● PROBLEM STATEMENT:
Find every row below that contains the word "Tork", and copy each of those lines in full.

● MATERIAL TO PROCESS:
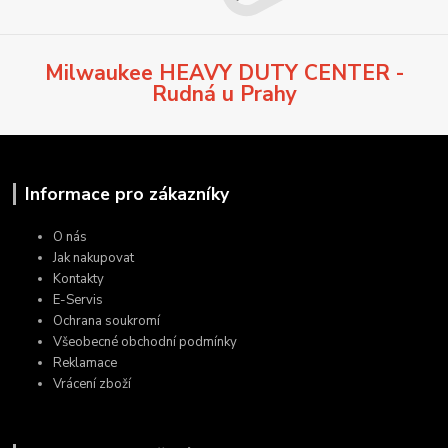
Milwaukee HEAVY DUTY CENTER -
Rudná u Prahy
Informace pro zákazníky
O nás
Jak nakupovat
Kontakty
E-Servis
Ochrana soukromí
Všeobecné obchodní podmínky
Reklamace
Vrácení zboží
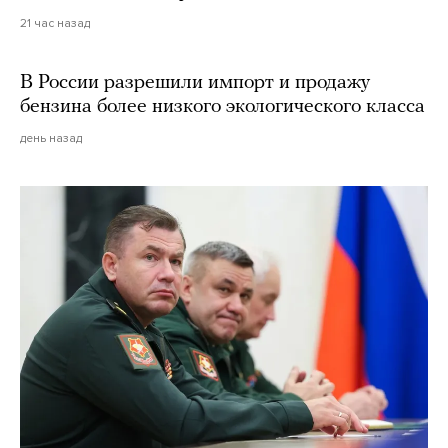
21 час назад
В России разрешили импорт и продажу
бензина более низкого экологического класса
день назад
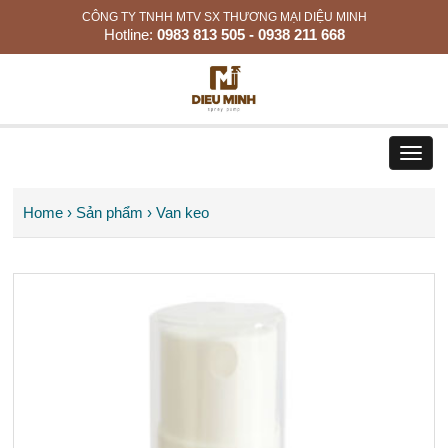
CÔNG TY TNHH MTV SX THƯƠNG MẠI DIỆU MINH
Hotline:
0983 813 505 - 0938 211 668
Toggl
navig
Home
›
Sản phẩm
›
Van keo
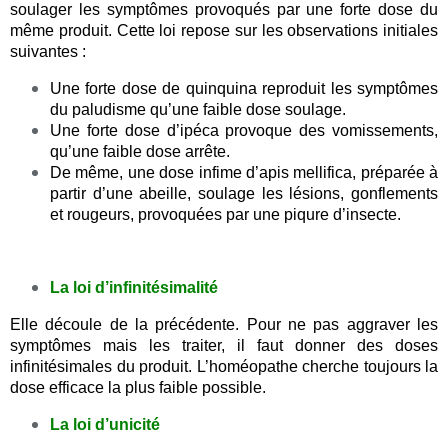
soulager les symptômes provoqués par une forte dose du
même produit. Cette loi repose sur les observations initiales
suivantes :
Une forte dose de quinquina reproduit les symptômes
du paludisme qu’une faible dose soulage.
Une forte dose d’ipéca provoque des vomissements,
qu’une faible dose arrête.
De même, une dose infime d’apis mellifica, préparée à
partir d’une abeille, soulage les lésions, gonflements
et rougeurs, provoquées par une piqure d’insecte.
La loi d’infinitésimalité
Elle découle de la précédente. Pour ne pas aggraver les
symptômes mais les traiter, il faut donner des doses
infinitésimales du produit. L’homéopathe cherche toujours la
dose efficace la plus faible possible.
La loi d’unicité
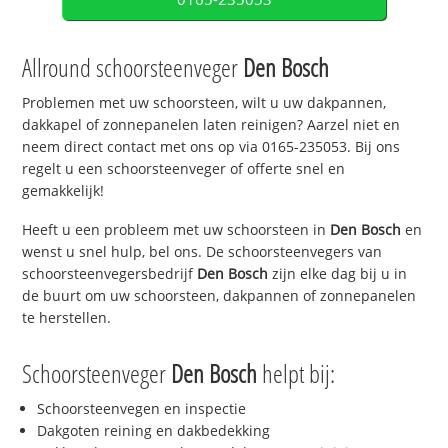
Allround schoorsteenveger
Den Bosch
Problemen met uw schoorsteen, wilt u uw dakpannen,
dakkapel of zonnepanelen laten reinigen? Aarzel niet en
neem direct contact met ons op via 0165-235053. Bij ons
regelt u een schoorsteenveger of offerte snel en
gemakkelijk!
Heeft u een probleem met uw schoorsteen in
Den Bosch
en
wenst u snel hulp, bel ons. De schoorsteenvegers van
schoorsteenvegersbedrijf
Den Bosch
zijn elke dag bij u in
de buurt om uw schoorsteen, dakpannen of zonnepanelen
te herstellen.
Schoorsteenveger
Den Bosch
helpt bij:
Schoorsteenvegen en inspectie
Dakgoten reining en dakbedekking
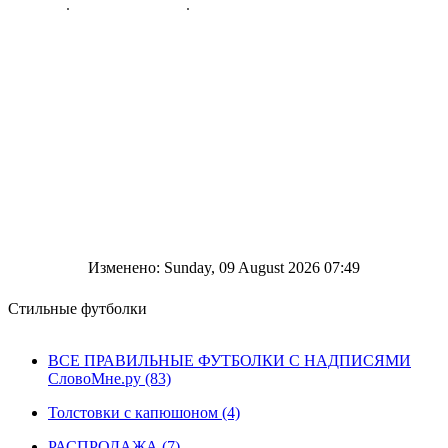
Изменено: Sunday, 09 August 2026 07:49
Стильные футболки
ВСЕ ПРАВИЛЬНЫЕ ФУТБОЛКИ С НАДПИСЯМИ
СловоМне.ру (83)
Толстовки с капюшоном (4)
РАСПРОДАЖА (7)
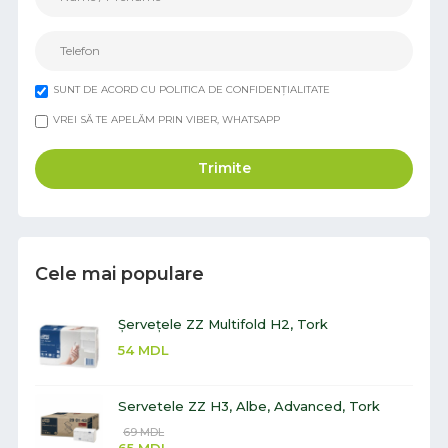
SUNT DE ACORD CU POLITICA DE CONFIDENȚIALITATE
VREI SĂ TE APELĂM PRIN VIBER, WHATSAPP
Trimite
Cele mai populare
Șervețele ZZ Multifold H2, Tork
54
MDL
Servetele ZZ H3, Albe, Advanced, Tork
69
MDL
65
MDL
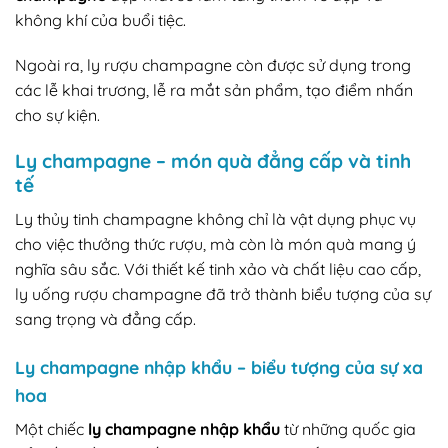
không khí của buổi tiệc.
Ngoài ra, ly rượu champagne còn được sử dụng trong
các lễ khai trương, lễ ra mắt sản phẩm, tạo điểm nhấn
cho sự kiện.
Ly champagne – món quà đẳng cấp và tinh
tế
Ly thủy tinh champagne không chỉ là vật dụng phục vụ
cho việc thưởng thức rượu, mà còn là món quà mang ý
nghĩa sâu sắc. Với thiết kế tinh xảo và chất liệu cao cấp,
ly uống rượu champagne đã trở thành biểu tượng của sự
sang trọng và đẳng cấp.
Ly champagne nhập khẩu – biểu tượng của sự xa
hoa
Một chiếc
ly champagne nhập khẩu
từ những quốc gia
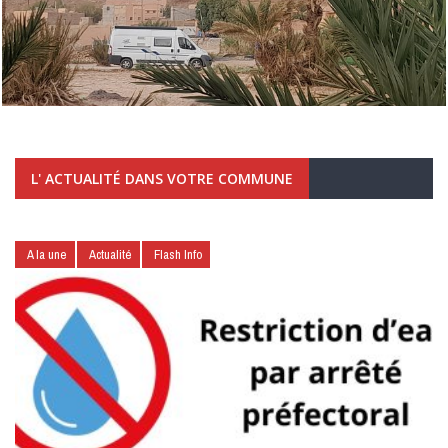
L' ACTUALITÉ DANS VOTRE COMMUNE
A la une
Actualité
Flash Info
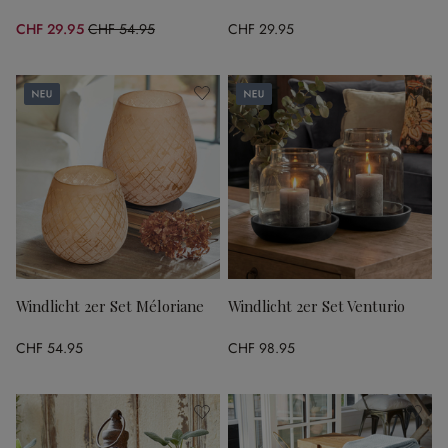
CHF 29.95
CHF 54.95
CHF 29.95
(45.5% gespart)
Neu
Neu
Windlicht 2er Set Méloriane
Windlicht 2er Set Venturio
CHF 54.95
CHF 98.95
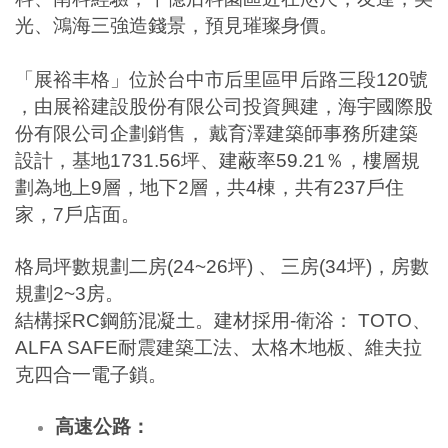
光、鴻海三強造錢景，預見璀璨身價。
「展裕丰格」位於台中市后里區甲后路三段
120
號
，由展裕建設股份有限公司投資興建，海宇國際股
份有限公司企劃銷售，
戴育澤建築師事務所建築
設計，基地
1731.56
坪、建蔽率
59.21
％，樓層規
劃為地上
9
層，地下
2
層，共
4
棟，共有
237
戶住
家，
7
戶店面。
格局坪數規劃二房
(24~26
坪
)
、
三房
(34
坪
)
，房數
規劃
2~3
房。
結構採
RC
鋼筋混凝土。建材採用
-
衛浴：
TOTO
、
ALFA SAFE
耐震建築工法、太格木地板、維夫拉
克四合一電子鎖。
高速公路：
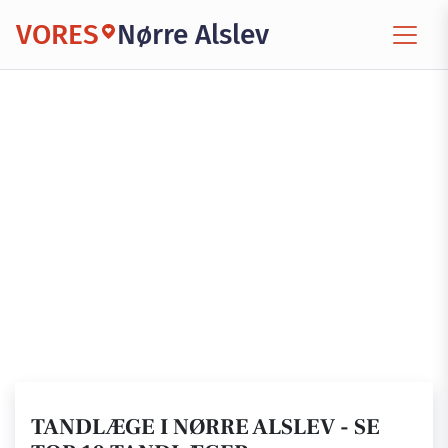
VORES
Nørre Alslev
TANDLÆGE I NØRRE ALSLEV - SE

● ANSWER TO THE PROBLEM:
Șervețele ZZ Multifold H2, Tork
Servetele ZZ H3, Albe, Advanced, Tork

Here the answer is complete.